Another MLK day has come and gone and we almost missed it. The shooting rampage at a Safeway store in Arizona pre-empted much of the media attention Martin Luther King Day would normally have gotten. One must wonder what Dr. King would say if he were alive today. King would probably say that the gun is not the answer. After all, James Earl Ray's gun did not stop King's influence.

Dr. King was a fighter, but King's weapons were imagination, creativity and gumption. Even Malcolm X had to admit that King's methods were more effective. There was much in the world worth fighting for, but to kill each other was to lose the fight. King's lesson is important today because too many people lack the imagination and creativity to think of better answers than the gun.

2011 is a new year. Let us try to do better this year, and do it without a gun.

Gene Mason

Jacksonville


Build the mosque

America is the greatest Country on the Planet. It is our Constitution and the principles stated therein, that make us what we are. Everybody says they know and understand this. But in practice, few do.

I say the mosque near Ground Zero should be built because we are a nation that believes in Freedom of Religion. America was not attacked on 9-11 by Islam. We were attacked by Al Qaeda. Those people responsible for 9-11 killed women and children, non-combatants. This is forbidden by the Quran.

America should send the message to the followers of Islam that we are what we say we are. If we let the right wing, so-called religious nuts control this debate and prevent the mosque from being built, we send a message to the followers of Islam that we blame their religion and all who believe, for the actions of Al Qaeda. That is morally wrong.

Do we allow the argument against building this house of worship carry over and not allow Jewish synagogues near Christian churches because the Jews murdered Jesus, and do not believe he is the son of God?

Do we not allow a Catholic church to be built near, well any living thing, because of the Inquisition?

No, that would be insane.

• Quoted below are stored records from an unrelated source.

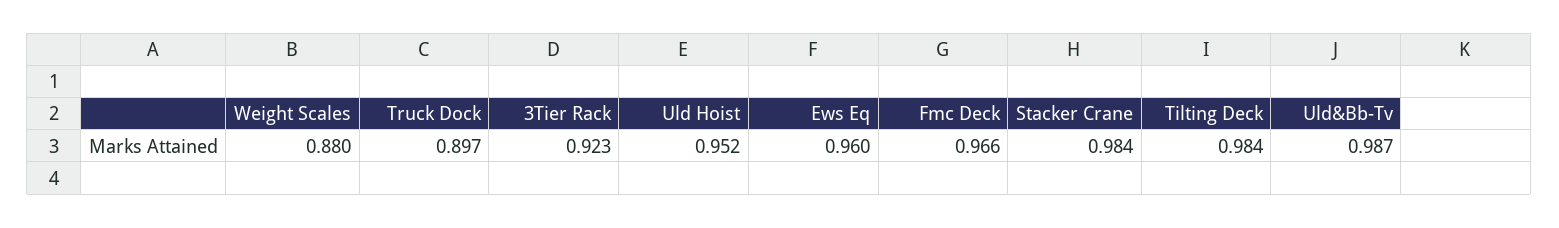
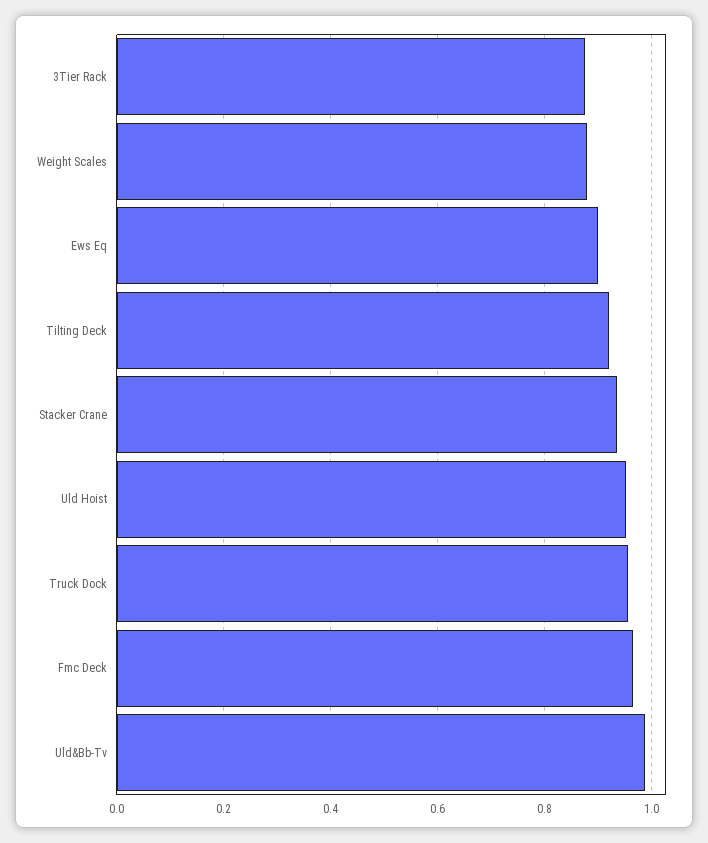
  {
    "Weight Scales": 0.88,
-   "Truck Dock": 0.897,
+   "Truck Dock": 0.96,
-   "3Tier Rack": 0.923,
+   "3Tier Rack": 0.88,
    "Uld Hoist": 0.952,
-   "Ews Eq": 0.96,
+   "Ews Eq": 0.9,
    "Fmc Deck": 0.966,
-   "Stacker Crane": 0.984,
+   "Stacker Crane": 0.94,
-   "Tilting Deck": 0.984,
+   "Tilting Deck": 0.92,
    "Uld&Bb-Tv": 0.987
  }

If we think we are protecting our rights by denying others theirs, we have already lost what is great about America.

Build the mosque.

Butch Stone

Maumelle


For healthier kids

President Obama recently signed the Healthy, Hunger-Free Kids Act — first major bipartisan bill enacted since the election by a deeply polarized Congress. The act will replace junk food in school lunches and vending machines with more healthful options.

Several jurisdictions have taken similar action. The Hawaii, California, New York, and Florida legislatures passed resolutions recommending vegan school options. Last year, the Baltimore public school system became the first in the nation to offer its 80,000 students a weekly meat-free lunch. According to the School Nutrition Association, 65 percent of U.S. schools now offer vegetarian lunch options.

In the past, USDA has used the National School Lunch Program as a dumping ground for surplus meat and dairy commodities. Not surprisingly, 90 percent of American children consume excessive amounts of fat, and only 15 percent eat the recommended servings of fruits and vegetables. These early dietary flaws become lifelong addictions, raising the risk of diabetes, heart disease, and stroke.

Those who care about our children's health should demand healthful plant-based school meals, snacks, and vending machine items.